Preventing web scraping is essential for website administrators. Beyond content theft, the server resources consumed by crawlers can be costly for many site owners.

This article presents a fundamental approach: analyzing Nginx logs to identify high-frequency IPs, then blocking them from accessing your site.

Identifying Scraper IPs

Execute the following command:

awk '{print $1}' access.log | sort | uniq -c | sort -nr | head -n 10

Where:

  • access.log: Your Nginx access log file

This command analyzes request IPs in Nginx logs, identifying the top 10 most active IPs. Typically, an IP generating numerous requests in a short timeframe is likely a scraper.

Blocking IP Access

Create a blockip.conf file in your Nginx configuration directory to manage blocked IPs.

Add scraper IPs in this format:

deny IP;

Parameters:

  • deny: Nginx access control directive for restricting server access
  • IP: Target IP (supports both IPv4 and IPv6)

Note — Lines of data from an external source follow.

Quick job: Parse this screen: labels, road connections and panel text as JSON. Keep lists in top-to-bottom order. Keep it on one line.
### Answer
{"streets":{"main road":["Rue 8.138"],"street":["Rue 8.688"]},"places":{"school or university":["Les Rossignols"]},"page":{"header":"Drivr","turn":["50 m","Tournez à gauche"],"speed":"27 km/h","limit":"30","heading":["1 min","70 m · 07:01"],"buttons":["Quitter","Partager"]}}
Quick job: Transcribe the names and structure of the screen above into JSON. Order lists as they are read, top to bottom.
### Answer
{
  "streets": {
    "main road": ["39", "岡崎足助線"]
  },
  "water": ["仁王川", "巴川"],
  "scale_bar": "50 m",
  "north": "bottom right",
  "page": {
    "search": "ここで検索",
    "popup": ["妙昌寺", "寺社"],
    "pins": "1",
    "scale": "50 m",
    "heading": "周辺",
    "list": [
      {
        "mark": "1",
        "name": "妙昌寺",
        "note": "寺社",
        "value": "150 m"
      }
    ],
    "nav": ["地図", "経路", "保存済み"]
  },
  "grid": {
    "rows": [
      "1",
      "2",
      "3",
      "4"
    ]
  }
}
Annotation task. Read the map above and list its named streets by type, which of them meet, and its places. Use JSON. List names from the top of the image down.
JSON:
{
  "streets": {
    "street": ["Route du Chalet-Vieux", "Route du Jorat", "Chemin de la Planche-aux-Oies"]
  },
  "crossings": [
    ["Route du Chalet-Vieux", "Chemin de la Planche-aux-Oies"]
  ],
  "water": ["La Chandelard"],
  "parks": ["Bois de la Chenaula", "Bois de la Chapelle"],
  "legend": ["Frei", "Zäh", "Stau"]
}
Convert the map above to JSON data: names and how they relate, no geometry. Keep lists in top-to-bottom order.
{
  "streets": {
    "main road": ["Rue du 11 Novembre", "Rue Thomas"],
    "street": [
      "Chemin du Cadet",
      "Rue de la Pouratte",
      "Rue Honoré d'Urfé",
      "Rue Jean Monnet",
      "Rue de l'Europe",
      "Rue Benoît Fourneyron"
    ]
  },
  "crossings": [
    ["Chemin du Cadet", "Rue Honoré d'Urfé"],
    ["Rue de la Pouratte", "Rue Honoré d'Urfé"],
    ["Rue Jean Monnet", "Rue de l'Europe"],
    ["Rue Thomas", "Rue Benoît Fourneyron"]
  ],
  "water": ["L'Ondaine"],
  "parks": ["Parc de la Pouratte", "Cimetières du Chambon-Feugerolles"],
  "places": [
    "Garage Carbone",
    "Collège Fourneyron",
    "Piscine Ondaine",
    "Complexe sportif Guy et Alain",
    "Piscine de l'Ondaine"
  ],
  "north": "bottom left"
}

Include this configuration in your http, server, or location block:

include blockip.conf;

Restart Nginx to apply changes.

Blocked IPs will receive 403 Forbidden responses.

Care should be taken to identify search engine spider requests and CDN back-to-origin requests;

Advanced Blocking Patterns

# Block single IP
deny IP;

# Allow single IP
allow IP;

# Block all IPs
deny all;

# Allow all IPs
allow all;

# Block IP range
deny IP/24;

Combination example:

# Whitelist specific IP while blocking others
allow IP;
deny all;